Project

KFC Bucket

Autonomous water drone for debris removal.

Role Mechanical Design
Year 2024
Stack GPS, IMU, LiDAR, Control

Overview

The Kleanup for Koastlines (KFC) project developed an autonomous water drone to remove floating plastic debris, supporting UN SDG 14. A six-member team designed a hexagonal HDPT hull housing dual 36 V brushless motors and spiral propellers, powered by parallel Bosch 500 Wh batteries for over 2 hours at up to 2 m/s. Perception blends Ublox NEO-M8N GPS, MPU-9250 IMU, and TF02-Pro LiDAR (40 m range). Custom control software fuses waypoint navigation, PI steering, and Dijkstra-based rerouting to dynamically intercept debris.

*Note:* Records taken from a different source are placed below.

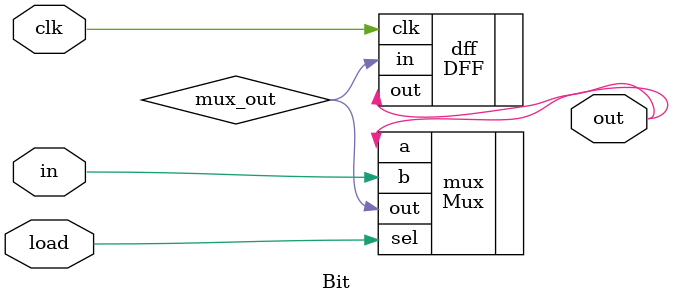
<source format=v>
/**
 * 1-bit register:
 * If load[t] == 1 then out[t+1] = in[t]
 *    else out does not change (out[t+1] = out[t])
 */

`default_nettype none
module Bit(
	input clk,
	input in,
	input load,
	output out
);

	// Put your code here:
	wire mux_out;
	Mux mux(.a(out), .b(in), .sel(load), .out(mux_out));
	DFF dff(.clk(clk), .in(mux_out), .out(out));

endmodule

</source>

Prototyping and simulations confirmed buoyancy, stability, and fully autonomous operation in marine conditions.

Design visuals

My Role

I originated the drone's core concept, selected its GPS, IMU, and LiDAR sensors for reliable autonomy, and implemented navigation algorithms integrating waypoint planning, PI control, and Dijkstra-based obstacle rerouting.

System Schematic

Wiring and power schematic
Collaborative schematic (with Marcus Gatt) illustrating how the Li-ion battery pack, 36 V regulator, buck converter, motor driver, Raspberry Pi, LiDAR, GPS and IMU interconnect.

I worked alongside Marcus Gatt to map out every power rail and signal path, selecting the step-down converter to reliably feed the Raspberry Pi and sensors, and routing the high-current lines to the motor driver for our dual-propulsion system.

Expanded CAD View

Exploded CAD view of the water drone
Exploded CAD assembly (co-modeled with Dave Cooper) showing the hex-frame hull, battery pack, propeller housings and mounting points.

Dave Cooper and I collaborated on the detailed SolidWorks model, defining part clearances for rapid assembly and ensuring each compartment aligned precisely for optimal buoyancy and easy maintenance in the field.